É o que está acontecendo com a família de Expedito e Cleonice que são casados há mais de 30 anos, têm sete filhos e moram no povoado do Vidéu a 42 quilômetros de Ouricuri. A terra onde trabalham tem 22 hectares. São seis tarefas de roçado e algumas áreas pequenas de pasto, o restante é coberto com capoeira e mata. Ele cria abelhas nativas em 15 cortiços espalhados pela propriedade e no quintal de sua casa, no povoado do Vidéu ele mantém cinco colônias de abelhas nativas.

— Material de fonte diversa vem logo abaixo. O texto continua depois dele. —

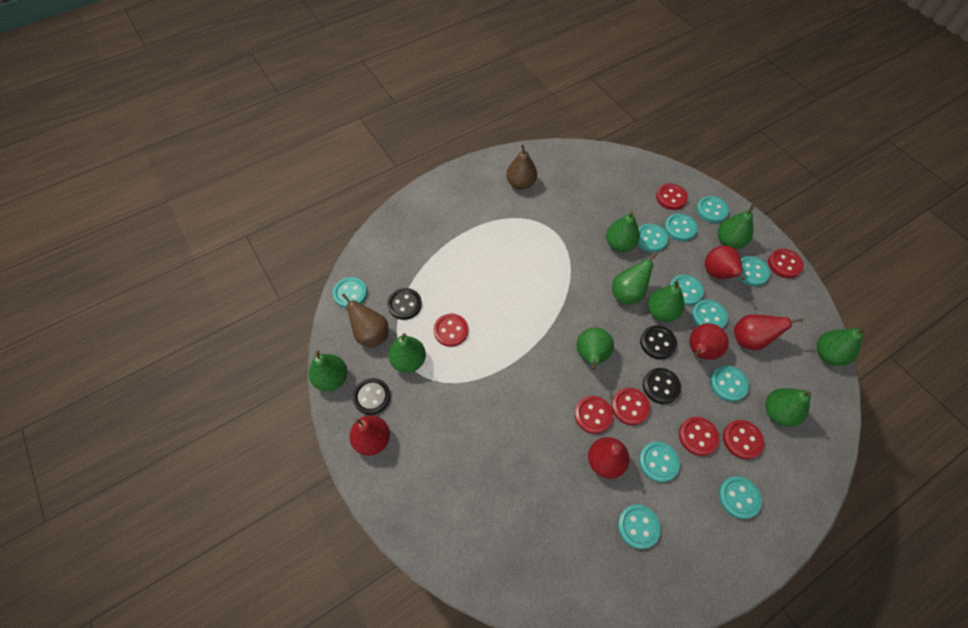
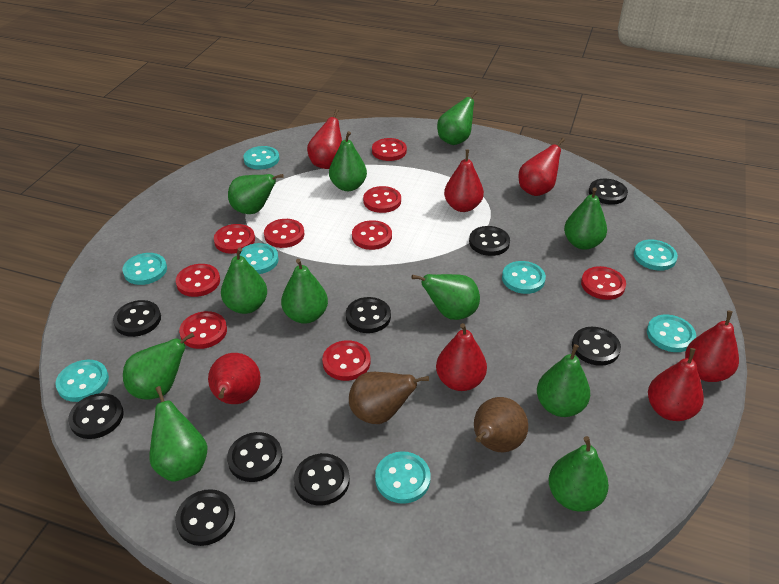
black button: 4 -> 9
green pear: 9 -> 11
red button: 7 -> 9
red pear: 5 -> 7
turquoise button: 11 -> 8

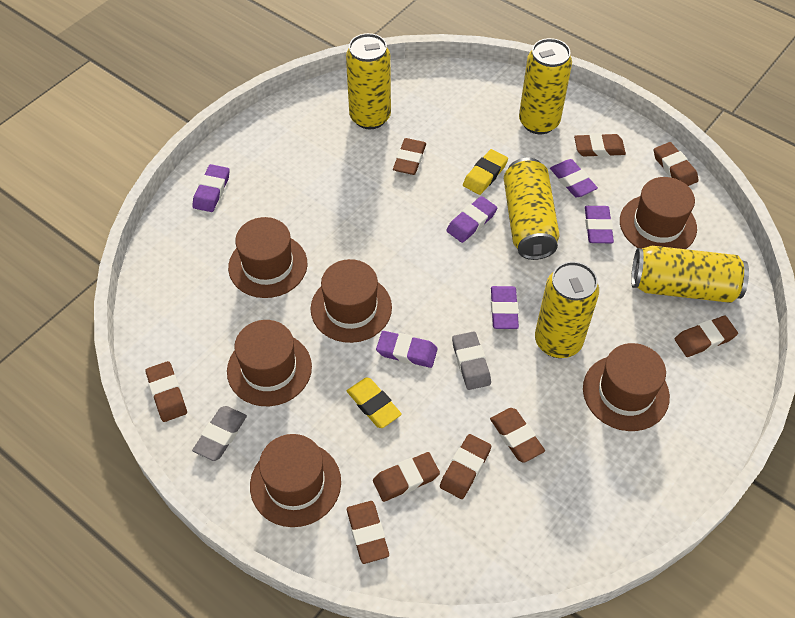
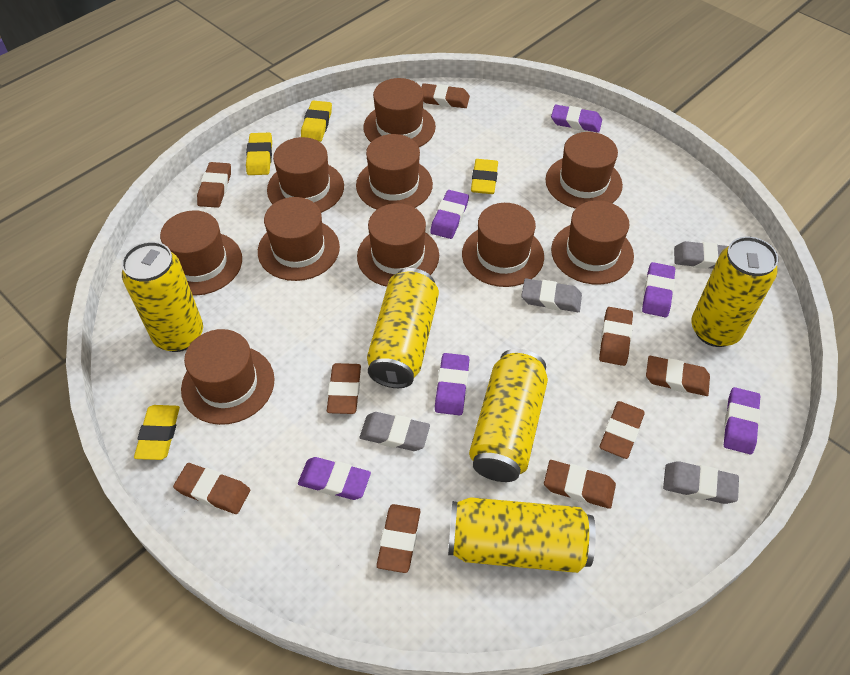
brown hat: 6 -> 10
grey eraser: 2 -> 4
yellow eraser: 2 -> 4

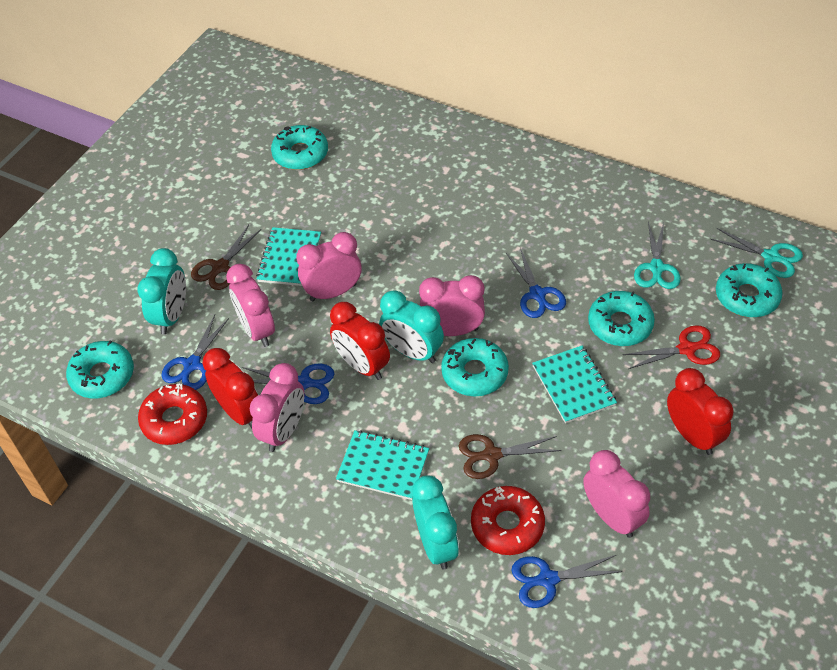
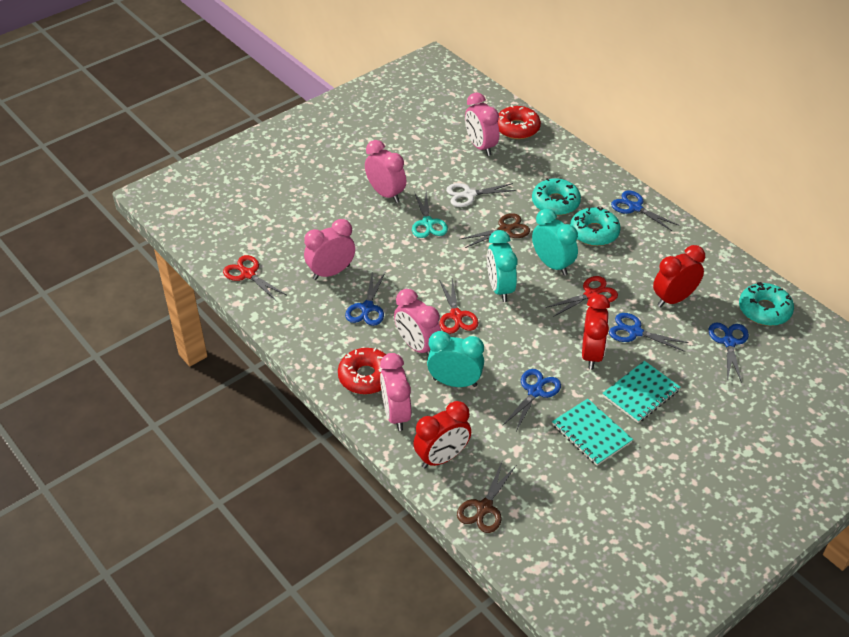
blue scissors: 4 -> 5
red scissors: 1 -> 3
turquoise donut: 5 -> 3
turquoise notebook: 3 -> 2
turquoise scissors: 2 -> 1
white scissors: 0 -> 1

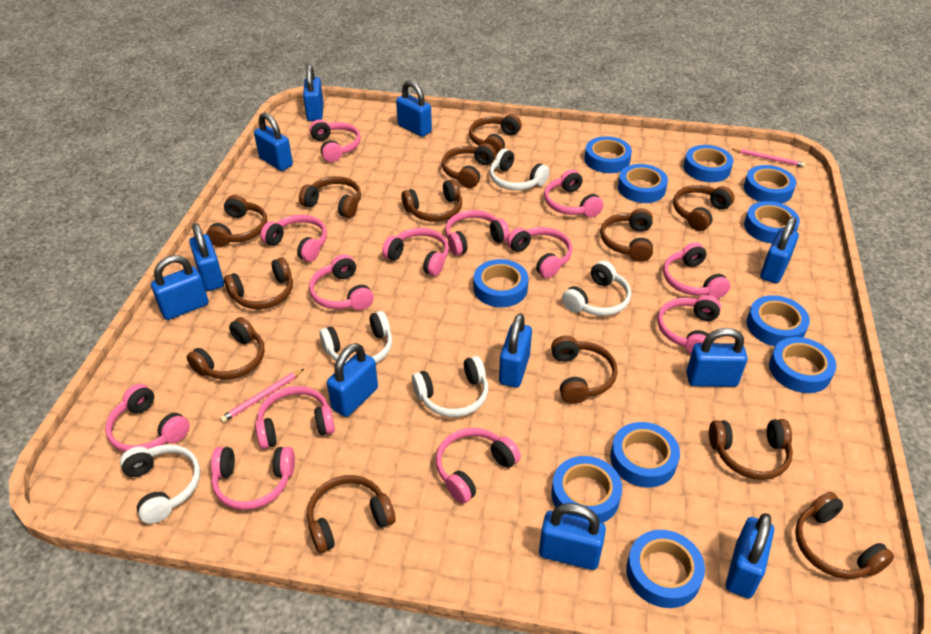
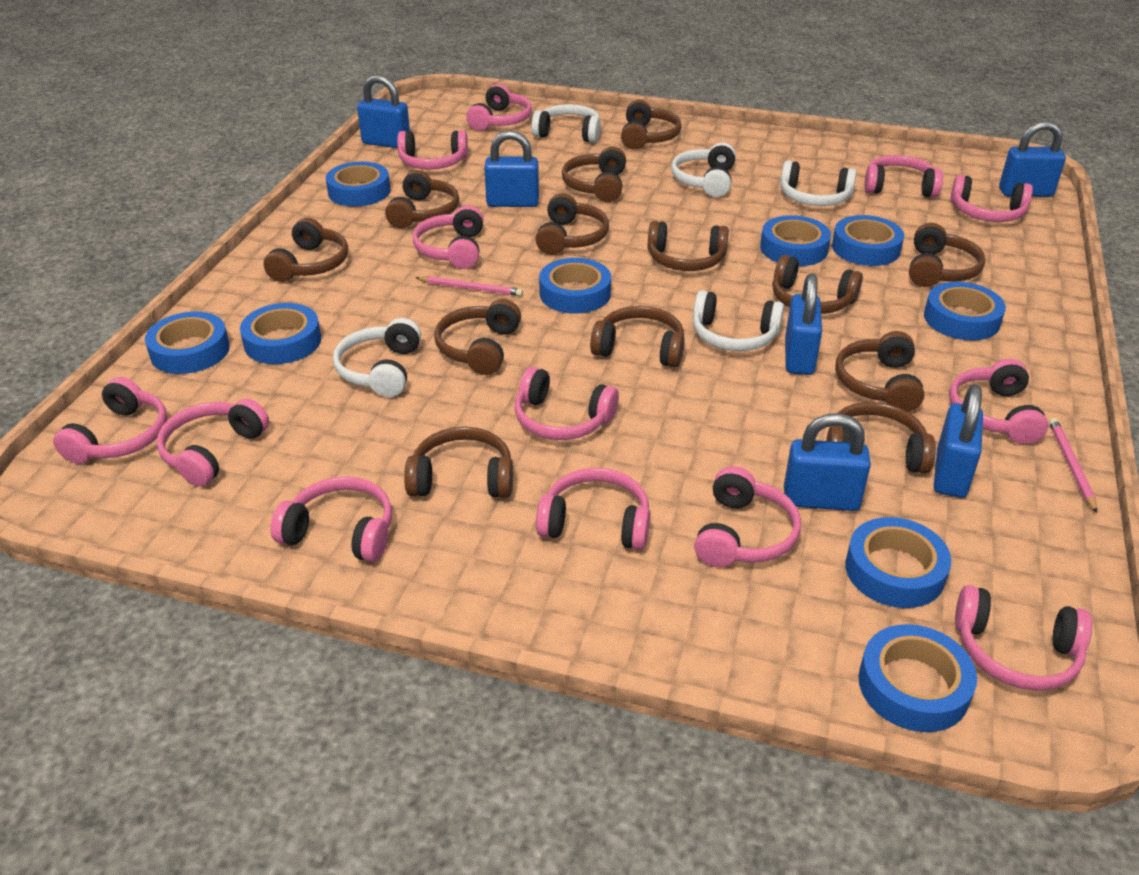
blue padlock: 11 -> 6
blue tape: 11 -> 9

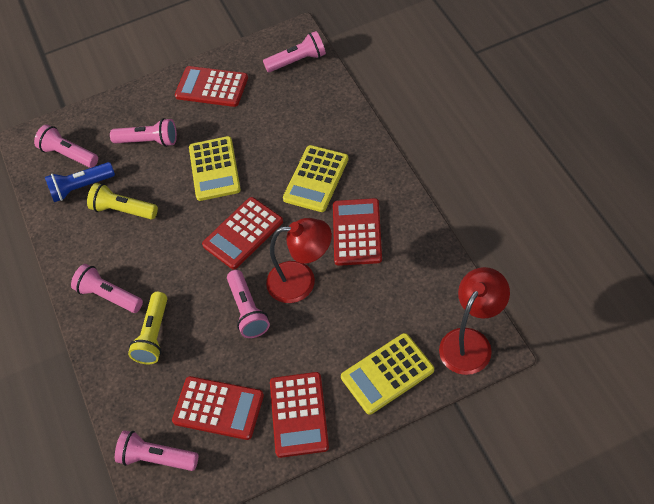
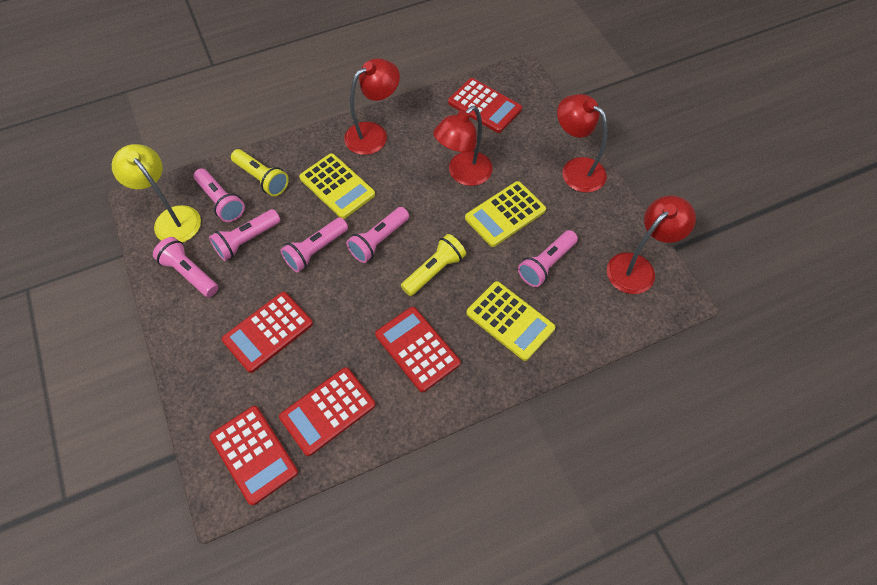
blue flashlight: 1 -> 0
red lamp: 2 -> 4
yellow lamp: 0 -> 1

Desta forma presta um serviço de grande valor para o Meio Ambiente que é a conservação de espécies de abelhas nativas ameaçadas de extinção e a polinização de plantas nativas preservando a caatinga. Além de prestar este serviço ambiental suas abelhas nativas geram renda e alimentos para a família.

Expedito e sua esposa Cleonice participam de reuniões e capacitações promovidas pelo Caatinga, onde são debatidos assuntos sobre crédito Agroecológico, plantios, criação de animais, entre outros. Ele faz parte da Associação dos moradores e agricultores do povoado do Vidéu e sítios circunvizinhos e do Sindicato dos Trabalhadores Rurais de Ouricuri e representa a Associação no Conselho Municipal.

Com o passar do tempo, Expedito percebe que houve algumas mudanças de clima e que as dificuldades aumentaram para o povo do Sertão que encara todos os anos o problema da seca que vem se agravando, ele comenta que “o tempo tá mais quente do que antes e não dá mais para saber como vai ser o ‘inverno’”.

Mas apesar desses problemas, ele avalia que sua terra está melhorando por causa das técnicas que usa para proteger o solo. Essa proteção é feita com uns leirões que separam a terra em “quadras” de cultivo de milho, feijão, amendoim, batata-doce, sorgo e capim. Os leirões impedem a erosão e guardam mais água na terra formando parcelas de produção com mais molhado e com solo bom, que permitem o cultivo por um tempo maior durante o ano sem precisar derrubar mais a caatinga.

Essa idéia dos leirões nasceu a partir da observação de Expedito de que a água que cai escorre e vai embora. “A terra precisa estar molhada e bem cuidada para produzir melhor”. “Eu sinto que a terra não tem diferença do ser humano. Quanto mais ajudamos, mais ela dá bons frutos, bons resultados”. Expedito avalia que tem que aperfeiçoar as técnicas de proteção do solo e de retenção de água nas parcelas de produção. Ele planeja fazer uma adubação das parcelas com esterco de curral para melhorar ainda mais a terra de cultivo.

A situação de água não é das melhores. Só possuem um barreiro de onde tiram a água para todos os usos na casa e para os bichos beberem. Já a água de beber vem de uma cisterna de vizinho. Os sete filhos do casal não moram mais com eles. Foram todos embora em busca de uma melhor qualidade de vida. Expedito e Cleonice afirmam que “quando os pais não têm condições de manter os filhos em casa, vê eles saírem e não podem fazer nada”. O casal não consegue esconder a emoção ao falar dos filhos distantes. Entre lágrimas Cleonice não descarta a possibilidade de juntar todos novamente.